(Data records)

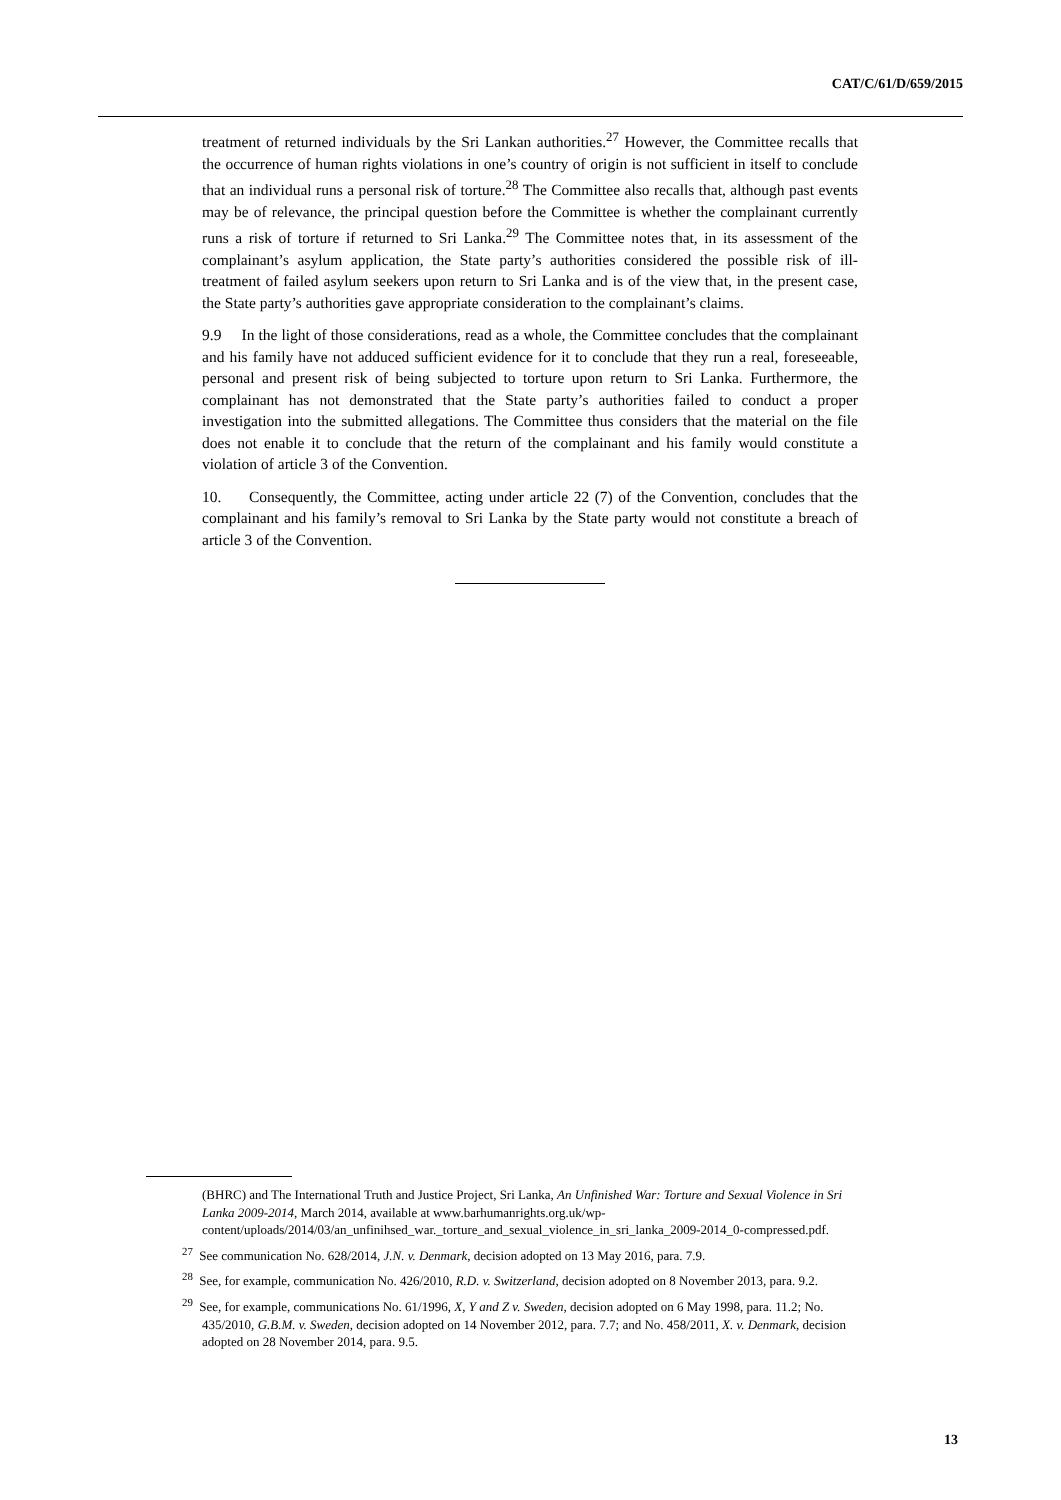CAT/C/61/D/659/2015
treatment of returned individuals by the Sri Lankan authorities.<sup>27</sup> However, the Committee recalls that the occurrence of human rights violations in one’s country of origin is not sufficient in itself to conclude that an individual runs a personal risk of torture.<sup>28</sup> The Committee also recalls that, although past events may be of relevance, the principal question before the Committee is whether the complainant currently runs a risk of torture if returned to Sri Lanka.<sup>29</sup> The Committee notes that, in its assessment of the complainant’s asylum application, the State party’s authorities considered the possible risk of ill-treatment of failed asylum seekers upon return to Sri Lanka and is of the view that, in the present case, the State party’s authorities gave appropriate consideration to the complainant’s claims.
9.9 In the light of those considerations, read as a whole, the Committee concludes that the complainant and his family have not adduced sufficient evidence for it to conclude that they run a real, foreseeable, personal and present risk of being subjected to torture upon return to Sri Lanka. Furthermore, the complainant has not demonstrated that the State party’s authorities failed to conduct a proper investigation into the submitted allegations. The Committee thus considers that the material on the file does not enable it to conclude that the return of the complainant and his family would constitute a violation of article 3 of the Convention.
10. Consequently, the Committee, acting under article 22 (7) of the Convention, concludes that the complainant and his family’s removal to Sri Lanka by the State party would not constitute a breach of article 3 of the Convention.
(BHRC) and The International Truth and Justice Project, Sri Lanka, An Unfinished War: Torture and Sexual Violence in Sri Lanka 2009-2014, March 2014, available at www.barhumanrights.org.uk/wp-content/uploads/2014/03/an_unfinihsed_war._torture_and_sexual_violence_in_sri_lanka_2009-2014_0-compressed.pdf.
<sup>27</sup> See communication No. 628/2014, J.N. v. Denmark, decision adopted on 13 May 2016, para. 7.9.
<sup>28</sup> See, for example, communication No. 426/2010, R.D. v. Switzerland, decision adopted on 8 November 2013, para. 9.2.
<sup>29</sup> See, for example, communications No. 61/1996, X, Y and Z v. Sweden, decision adopted on 6 May 1998, para. 11.2; No. 435/2010, G.B.M. v. Sweden, decision adopted on 14 November 2012, para. 7.7; and No. 458/2011, X. v. Denmark, decision adopted on 28 November 2014, para. 9.5.
13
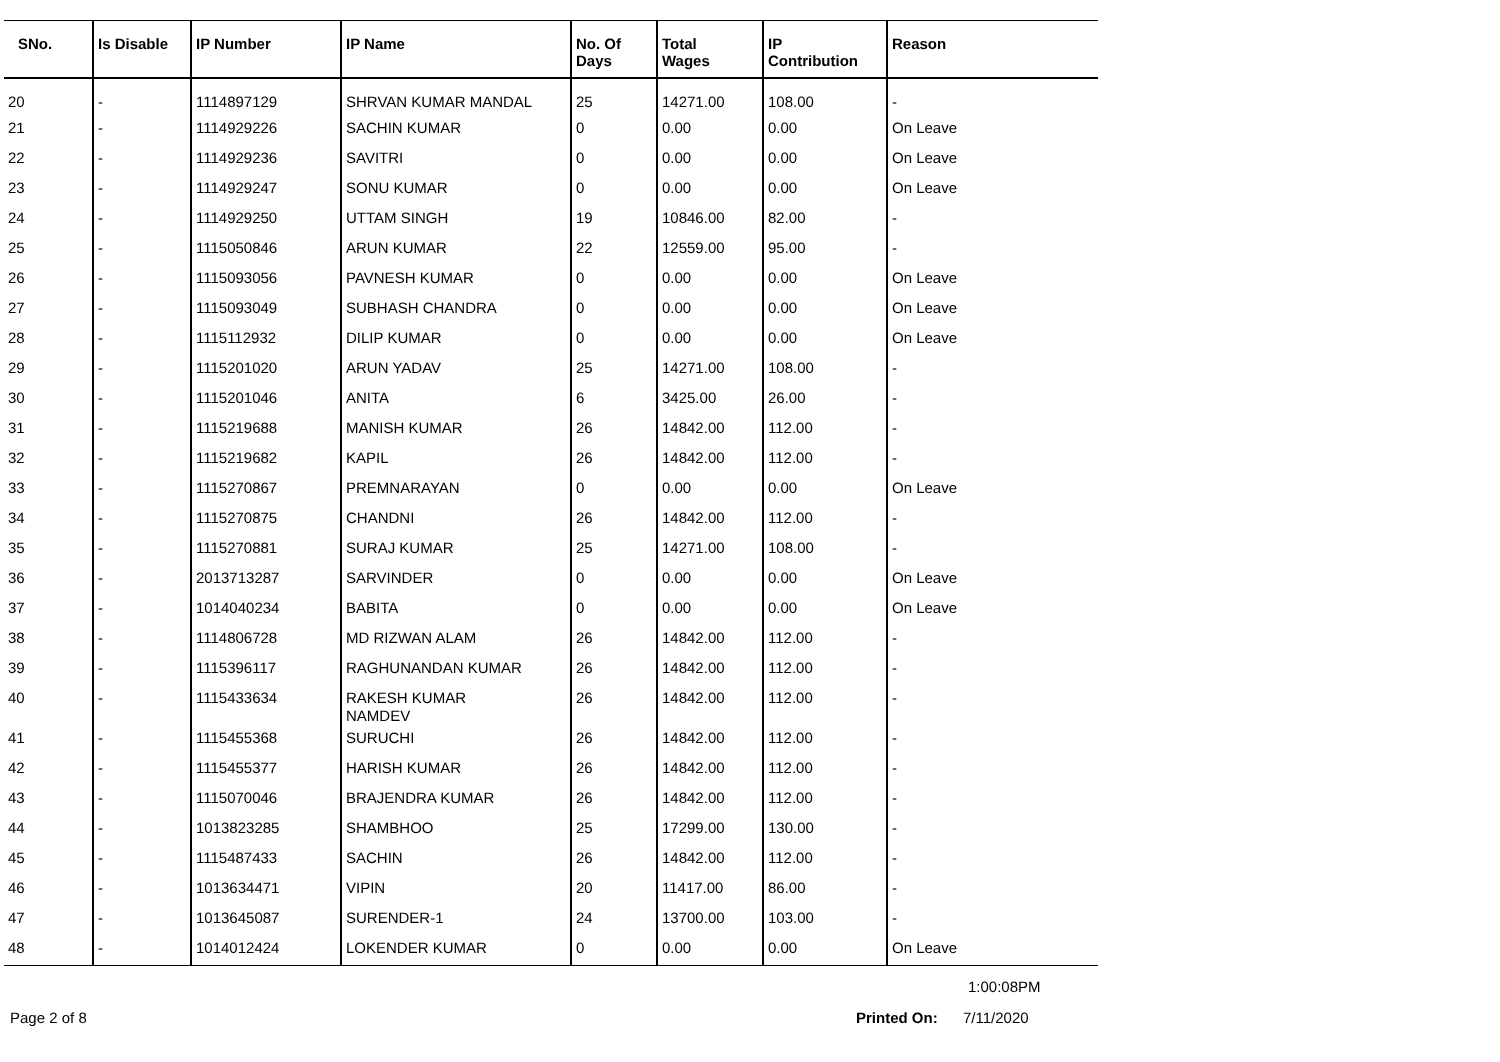| SNo. | Is Disable | IP Number | IP Name | No. Of Days | Total Wages | IP Contribution | Reason |
| --- | --- | --- | --- | --- | --- | --- | --- |
| 20 | - | 1114897129 | SHRVAN KUMAR MANDAL | 25 | 14271.00 | 108.00 | - |
| 21 | - | 1114929226 | SACHIN KUMAR | 0 | 0.00 | 0.00 | On Leave |
| 22 | - | 1114929236 | SAVITRI | 0 | 0.00 | 0.00 | On Leave |
| 23 | - | 1114929247 | SONU KUMAR | 0 | 0.00 | 0.00 | On Leave |
| 24 | - | 1114929250 | UTTAM SINGH | 19 | 10846.00 | 82.00 | - |
| 25 | - | 1115050846 | ARUN KUMAR | 22 | 12559.00 | 95.00 | - |
| 26 | - | 1115093056 | PAVNESH KUMAR | 0 | 0.00 | 0.00 | On Leave |
| 27 | - | 1115093049 | SUBHASH CHANDRA | 0 | 0.00 | 0.00 | On Leave |
| 28 | - | 1115112932 | DILIP KUMAR | 0 | 0.00 | 0.00 | On Leave |
| 29 | - | 1115201020 | ARUN YADAV | 25 | 14271.00 | 108.00 | - |
| 30 | - | 1115201046 | ANITA | 6 | 3425.00 | 26.00 | - |
| 31 | - | 1115219688 | MANISH KUMAR | 26 | 14842.00 | 112.00 | - |
| 32 | - | 1115219682 | KAPIL | 26 | 14842.00 | 112.00 | - |
| 33 | - | 1115270867 | PREMNARAYAN | 0 | 0.00 | 0.00 | On Leave |
| 34 | - | 1115270875 | CHANDNI | 26 | 14842.00 | 112.00 | - |
| 35 | - | 1115270881 | SURAJ KUMAR | 25 | 14271.00 | 108.00 | - |
| 36 | - | 2013713287 | SARVINDER | 0 | 0.00 | 0.00 | On Leave |
| 37 | - | 1014040234 | BABITA | 0 | 0.00 | 0.00 | On Leave |
| 38 | - | 1114806728 | MD RIZWAN ALAM | 26 | 14842.00 | 112.00 | - |
| 39 | - | 1115396117 | RAGHUNANDAN KUMAR | 26 | 14842.00 | 112.00 | - |
| 40 | - | 1115433634 | RAKESH KUMAR NAMDEV | 26 | 14842.00 | 112.00 | - |
| 41 | - | 1115455368 | SURUCHI | 26 | 14842.00 | 112.00 | - |
| 42 | - | 1115455377 | HARISH KUMAR | 26 | 14842.00 | 112.00 | - |
| 43 | - | 1115070046 | BRAJENDRA KUMAR | 26 | 14842.00 | 112.00 | - |
| 44 | - | 1013823285 | SHAMBHOO | 25 | 17299.00 | 130.00 | - |
| 45 | - | 1115487433 | SACHIN | 26 | 14842.00 | 112.00 | - |
| 46 | - | 1013634471 | VIPIN | 20 | 11417.00 | 86.00 | - |
| 47 | - | 1013645087 | SURENDER-1 | 24 | 13700.00 | 103.00 | - |
| 48 | - | 1014012424 | LOKENDER KUMAR | 0 | 0.00 | 0.00 | On Leave |
1:00:08PM
Page 2 of 8 Printed On: 7/11/2020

## EXERCISE
Taking the entries above, print exactly the lines starting at the line with "- | 1115455377" and ending at the line with "11417.00 | 86.00 | - |", both included.

## OUTPUT OF THE TASK
| 42 | - | 1115455377 | HARISH KUMAR | 26 | 14842.00 | 112.00 | - |
| 43 | - | 1115070046 | BRAJENDRA KUMAR | 26 | 14842.00 | 112.00 | - |
| 44 | - | 1013823285 | SHAMBHOO | 25 | 17299.00 | 130.00 | - |
| 45 | - | 1115487433 | SACHIN | 26 | 14842.00 | 112.00 | - |
| 46 | - | 1013634471 | VIPIN | 20 | 11417.00 | 86.00 | - |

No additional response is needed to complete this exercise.